The objectives of this study were to determine the influence of pH and MyHC isoforms on myofibrillar and actin-activated myosin subfragment 1 (S1) ATPase activity and the protective effect of actin. Red (RST) semitendinosus and white (WST) semitendinosus myofibrils were incubated at pH 7, 6, or 5.5 with 0 or 2 mM ATP. RST and WST S1 isolates were incubated at pH 7, 6, or 5.5 in the presence or absence of actin. Maximum calcium-activated myofibrillar and actin-activated S1-ATPase activity were then assayed at pH 7. Incubation of myofibrils with ATP caused ATPase activity of myofibrils to decrease ( p < 0.05) with the pH of the incubation.
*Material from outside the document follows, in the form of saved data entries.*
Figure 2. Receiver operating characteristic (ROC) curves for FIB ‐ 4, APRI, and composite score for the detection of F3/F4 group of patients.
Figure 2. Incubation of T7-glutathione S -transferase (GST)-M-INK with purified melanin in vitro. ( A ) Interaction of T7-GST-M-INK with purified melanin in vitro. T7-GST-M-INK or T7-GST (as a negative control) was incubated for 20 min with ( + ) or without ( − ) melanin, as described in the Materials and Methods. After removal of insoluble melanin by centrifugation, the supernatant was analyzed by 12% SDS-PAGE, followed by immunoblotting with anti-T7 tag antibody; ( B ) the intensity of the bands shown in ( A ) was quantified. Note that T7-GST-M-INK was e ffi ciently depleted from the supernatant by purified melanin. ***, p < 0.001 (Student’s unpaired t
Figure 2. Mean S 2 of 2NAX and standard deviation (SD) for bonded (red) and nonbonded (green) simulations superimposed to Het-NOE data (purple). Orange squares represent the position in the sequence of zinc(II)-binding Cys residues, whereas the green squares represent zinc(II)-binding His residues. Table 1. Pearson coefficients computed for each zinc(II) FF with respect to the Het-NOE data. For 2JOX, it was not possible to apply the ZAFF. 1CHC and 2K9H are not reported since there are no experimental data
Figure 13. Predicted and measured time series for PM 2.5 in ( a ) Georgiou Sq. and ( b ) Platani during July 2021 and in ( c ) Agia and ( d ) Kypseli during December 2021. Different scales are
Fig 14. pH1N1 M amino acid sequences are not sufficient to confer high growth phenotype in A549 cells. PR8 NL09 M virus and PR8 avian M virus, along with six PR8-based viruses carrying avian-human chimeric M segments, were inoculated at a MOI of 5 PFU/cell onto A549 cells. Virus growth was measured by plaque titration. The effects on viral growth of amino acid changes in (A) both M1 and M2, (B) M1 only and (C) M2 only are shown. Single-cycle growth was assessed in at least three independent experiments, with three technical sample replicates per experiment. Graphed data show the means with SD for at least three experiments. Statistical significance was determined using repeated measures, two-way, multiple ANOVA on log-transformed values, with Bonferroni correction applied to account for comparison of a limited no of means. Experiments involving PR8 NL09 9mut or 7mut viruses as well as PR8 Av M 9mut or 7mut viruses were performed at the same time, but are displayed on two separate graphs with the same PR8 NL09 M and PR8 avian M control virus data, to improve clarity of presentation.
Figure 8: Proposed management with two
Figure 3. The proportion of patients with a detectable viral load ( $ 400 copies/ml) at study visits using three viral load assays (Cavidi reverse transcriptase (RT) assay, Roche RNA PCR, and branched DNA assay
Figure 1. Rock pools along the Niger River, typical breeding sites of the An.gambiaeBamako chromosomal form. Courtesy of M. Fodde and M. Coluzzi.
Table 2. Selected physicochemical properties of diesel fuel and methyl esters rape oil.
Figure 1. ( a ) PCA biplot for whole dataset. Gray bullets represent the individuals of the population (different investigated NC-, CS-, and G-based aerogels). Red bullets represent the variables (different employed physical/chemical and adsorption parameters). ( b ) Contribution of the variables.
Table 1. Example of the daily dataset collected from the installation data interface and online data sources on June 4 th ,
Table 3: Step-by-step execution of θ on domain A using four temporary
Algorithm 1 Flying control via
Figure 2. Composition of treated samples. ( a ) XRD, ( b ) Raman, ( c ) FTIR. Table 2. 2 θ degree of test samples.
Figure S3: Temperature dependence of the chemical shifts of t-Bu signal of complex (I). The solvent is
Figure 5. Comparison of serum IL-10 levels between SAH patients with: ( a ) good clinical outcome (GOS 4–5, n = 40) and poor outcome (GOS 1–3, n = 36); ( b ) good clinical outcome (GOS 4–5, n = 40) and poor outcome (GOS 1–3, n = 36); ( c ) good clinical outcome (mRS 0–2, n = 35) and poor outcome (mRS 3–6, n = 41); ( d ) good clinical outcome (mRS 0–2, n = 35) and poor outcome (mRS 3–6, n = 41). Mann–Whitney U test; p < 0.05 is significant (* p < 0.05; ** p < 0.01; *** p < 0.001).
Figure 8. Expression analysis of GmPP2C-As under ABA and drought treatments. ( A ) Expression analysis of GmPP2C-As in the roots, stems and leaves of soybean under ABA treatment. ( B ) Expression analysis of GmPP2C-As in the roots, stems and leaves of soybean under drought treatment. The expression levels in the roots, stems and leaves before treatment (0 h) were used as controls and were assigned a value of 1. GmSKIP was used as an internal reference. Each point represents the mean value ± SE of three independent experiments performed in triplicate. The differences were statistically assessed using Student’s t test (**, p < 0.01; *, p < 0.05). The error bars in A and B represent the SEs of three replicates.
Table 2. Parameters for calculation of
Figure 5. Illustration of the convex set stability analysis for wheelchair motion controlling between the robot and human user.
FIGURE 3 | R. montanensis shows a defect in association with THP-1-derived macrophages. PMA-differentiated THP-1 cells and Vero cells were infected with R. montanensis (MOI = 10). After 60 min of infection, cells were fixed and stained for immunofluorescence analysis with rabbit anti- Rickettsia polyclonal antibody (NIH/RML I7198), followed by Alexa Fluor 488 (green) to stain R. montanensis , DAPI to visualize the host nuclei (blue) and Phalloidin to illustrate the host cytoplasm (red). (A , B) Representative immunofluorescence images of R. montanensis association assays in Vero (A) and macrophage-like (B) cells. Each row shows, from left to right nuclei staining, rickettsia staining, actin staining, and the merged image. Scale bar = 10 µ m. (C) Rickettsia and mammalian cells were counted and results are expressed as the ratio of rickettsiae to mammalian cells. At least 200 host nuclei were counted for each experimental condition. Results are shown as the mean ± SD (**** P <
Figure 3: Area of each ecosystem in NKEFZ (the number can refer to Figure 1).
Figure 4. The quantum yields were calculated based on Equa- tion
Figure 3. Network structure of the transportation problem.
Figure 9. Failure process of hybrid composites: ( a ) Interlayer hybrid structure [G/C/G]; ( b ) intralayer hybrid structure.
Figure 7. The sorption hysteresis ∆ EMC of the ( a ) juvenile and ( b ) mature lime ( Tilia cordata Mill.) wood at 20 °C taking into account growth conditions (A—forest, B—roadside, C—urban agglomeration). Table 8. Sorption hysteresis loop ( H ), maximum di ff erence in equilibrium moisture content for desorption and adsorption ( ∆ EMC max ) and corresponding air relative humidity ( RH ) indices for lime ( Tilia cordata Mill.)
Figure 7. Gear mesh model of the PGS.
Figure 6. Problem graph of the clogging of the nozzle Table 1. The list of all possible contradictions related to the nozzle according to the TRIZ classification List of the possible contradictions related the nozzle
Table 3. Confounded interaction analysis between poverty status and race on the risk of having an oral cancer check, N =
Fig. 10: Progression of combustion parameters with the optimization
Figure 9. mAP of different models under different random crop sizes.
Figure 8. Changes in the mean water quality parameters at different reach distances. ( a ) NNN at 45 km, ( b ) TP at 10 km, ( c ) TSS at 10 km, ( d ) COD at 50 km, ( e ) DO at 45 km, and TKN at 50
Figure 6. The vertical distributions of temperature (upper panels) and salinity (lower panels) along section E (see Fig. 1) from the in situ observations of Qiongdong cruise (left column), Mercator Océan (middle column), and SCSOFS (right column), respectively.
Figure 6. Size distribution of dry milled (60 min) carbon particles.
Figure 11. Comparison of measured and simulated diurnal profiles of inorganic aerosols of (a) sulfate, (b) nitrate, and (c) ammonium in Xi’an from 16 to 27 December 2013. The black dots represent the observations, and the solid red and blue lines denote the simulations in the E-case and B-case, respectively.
RST myofibrils maintained a higher ( p < 0.0001) relative activity than WST myofibrils after incubation at pH 6 with ATP. Myofibrils incubated without ATP exhibited higher ( p < 0.001) activities than those incubated with ATP following pH 5.5 treatments. WST myofibrils had a lower ( p < 0.05) relative activity than RST following incubation at pH 5.5 without ATP. S1 ATPase activities decreased ( p < 0.05) with incubation pH in WST samples, but not in RST samples. WST S1 activity was higher ( p < 0.01) in samples exposed to pH 6 and 5.5 with actin bound compared to those incubated without actin. RST S1 exhibited a higher ( p < 0.01) relative activity than WST samples following pH 5.5 treatment with bound actin. These data show that low pH inactivates myofibrils by altering actin-activated S1 ATPase. Furthermore, these results suggest that muscles with high proportions of fast fibers are more susceptible to pH inactivation of ATPase activity and that the protective effect of actin binding to myosin is less in fast fibers.